The sea breeze arrived early (11 AM), capping LAX at 77°F—two degrees short of the payout. With onshore winds now blowing at 12 knots, the high is likely set.
Market
80c
Our Estimate
90-99c
Edge
+15c
Bull Case
The only path to a YES resolution is if the 10:53 AM observation of 77°F (25°C) was not the true daily maximum, and a brief spike to 79°F occurred between observations or is yet to occur. Yesterday (Feb 28) reached 79°F, demonstrating that the air mass is capable of supporting temperatures above the strike price. If the sea breeze (currently 250° at 12kt) temporarily weakens or shifts offshore in the late afternoon—a phenomenon known as a 'late-day pop'—temperatures could surge 2-3°F quickly.
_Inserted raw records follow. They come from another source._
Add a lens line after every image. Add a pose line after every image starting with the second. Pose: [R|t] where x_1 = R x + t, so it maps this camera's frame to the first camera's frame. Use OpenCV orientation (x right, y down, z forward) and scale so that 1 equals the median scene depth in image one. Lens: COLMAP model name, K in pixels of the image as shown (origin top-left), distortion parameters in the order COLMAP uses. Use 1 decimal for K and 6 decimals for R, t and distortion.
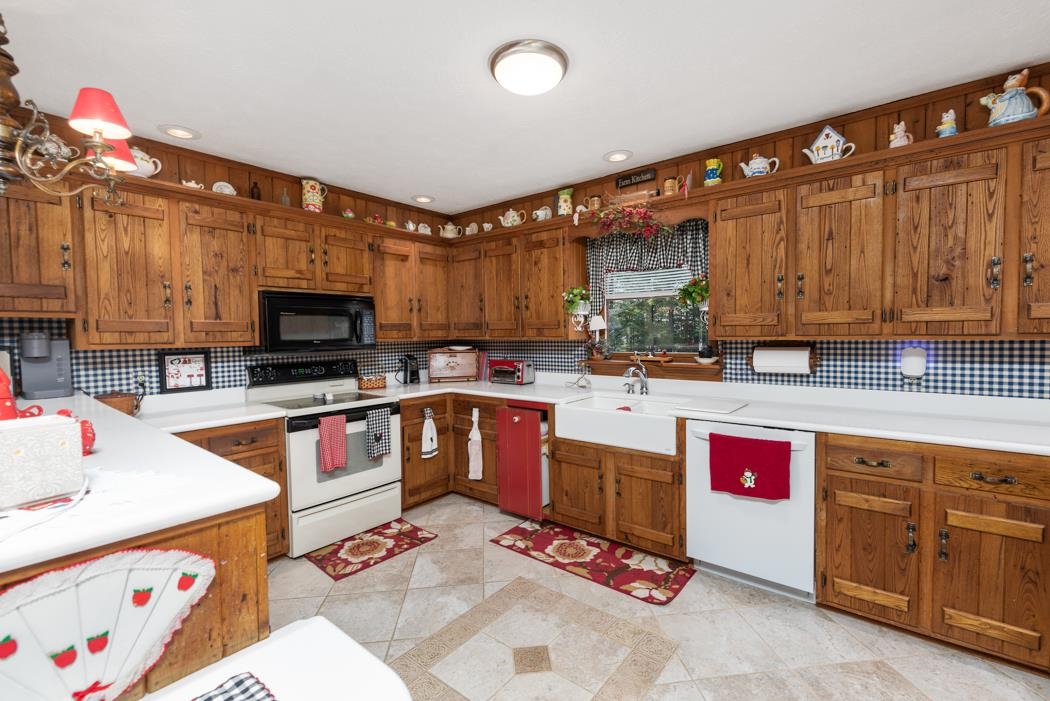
lens RADIAL K [[447.6, 0, 538.3], [0, 447.6, 350.1], [0, 0, 1]] dist [-0.000761, -0.000097]
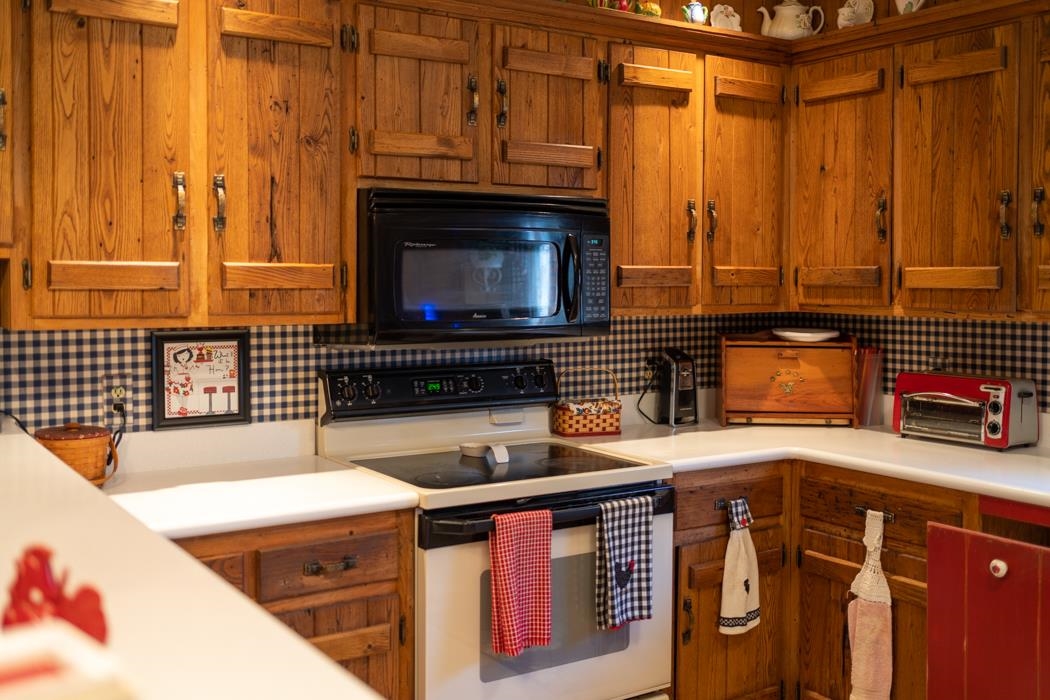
lens RADIAL K [[1079.0, 0, 523.2], [0, 1079.0, 307.8], [0, 0, 1]] dist [0.011090, 0.004711]
pose [[0.946807, 0.025089, -0.320824, -0.157063], [-0.028004, 0.999598, -0.004473, -0.023706], [0.320583, 0.013220, 0.947128, 0.111523]]
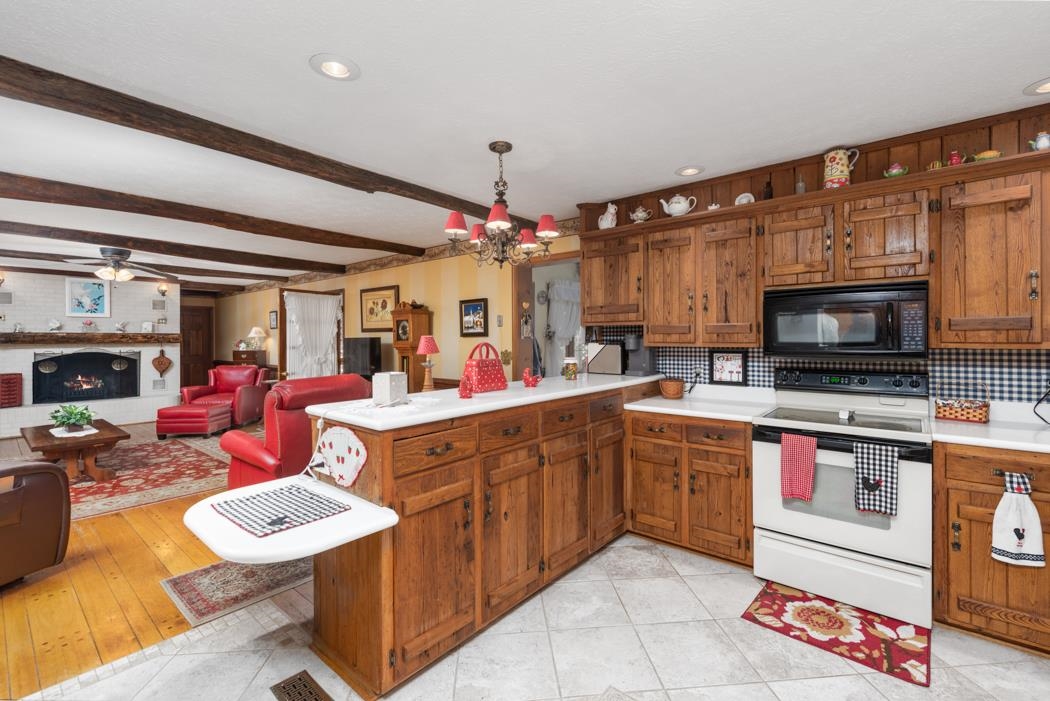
lens RADIAL K [[459.5, 0, 537.9], [0, 459.5, 337.5], [0, 0, 1]] dist [0.000231, 0.000054]
pose [[-0.013236, 0.013242, -0.999825, 0.377391], [-0.034260, 0.999319, 0.013689, -0.027617], [0.999325, 0.034435, -0.012774, 0.496317]]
Additionally, the Robinhood market for '>72°F' is trading at 67 cents, which implies some uncertainty about the high temperature, potentially suggesting that the 77°F reading is not yet viewed as 'locked in' by all participants. If the official NWS climate report adjusts the raw METAR data upward (e.g., if the 5-minute ASOS data captured a 79°F spike that the hourly METAR missed), the market could resolve YES unexpectedly.
Bear Case
The meteorological setup strongly favors NO. A METAR observation at 10:53 AM PST (18:53 UTC) reported 77°F (25°C) with winds shifting to the west-southwest (250°) at 7 knots. By 12:53 PM PST, winds had strengthened to 12 knots from the west, a classic sea breeze signature that typically caps or lowers temperatures at coastal locations like LAX for the remainder of the day. Current indications suggest the temperature has already dropped to 68-71°F as of 2:00 PM PST.
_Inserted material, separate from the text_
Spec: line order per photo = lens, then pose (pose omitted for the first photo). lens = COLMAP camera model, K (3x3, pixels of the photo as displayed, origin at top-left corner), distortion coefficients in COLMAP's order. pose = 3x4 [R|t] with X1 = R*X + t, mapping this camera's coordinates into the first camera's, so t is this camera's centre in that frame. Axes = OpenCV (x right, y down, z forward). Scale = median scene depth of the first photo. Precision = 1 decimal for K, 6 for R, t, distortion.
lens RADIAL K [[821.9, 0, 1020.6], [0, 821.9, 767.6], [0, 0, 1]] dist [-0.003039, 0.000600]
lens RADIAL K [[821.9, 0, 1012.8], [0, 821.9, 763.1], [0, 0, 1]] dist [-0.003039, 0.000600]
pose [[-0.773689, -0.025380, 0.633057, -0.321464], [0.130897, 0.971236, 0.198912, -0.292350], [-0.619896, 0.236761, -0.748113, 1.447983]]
Furthermore, the resolution rule requires the high to be *greater than* 78°F (i.e., 79°F or higher). The maximum observed so far is 77°F. METAR rounding rules dictate that a report of 25°C corresponds to a temperature strictly below 77.9°F (since 25.5°C rounds up to 26°C). Thus, the temperature has likely not even touched 78.0°F, let alone the 79°F required for a payout. With the sun angle decreasing and the marine layer influence growing, a late-day rally of +2°F against the wind is meteorologically improbable.
What Could Go Wrong
IF the sea breeze was weaker than reported or the sensor is located in a microclimate that shielded it from the initial onshore flow, THEN the temperature could have spiked to 79°F between the hourly observations (e.g., at 11:30 AM).
IF the NWS Climatological Report undergoes a quality control adjustment that revises the 25°C reading upward to 26°C (79°F) based on 1-minute sensor data not visible in standard METARs, THEN the market would resolve YES despite the hourly data suggesting otherwise.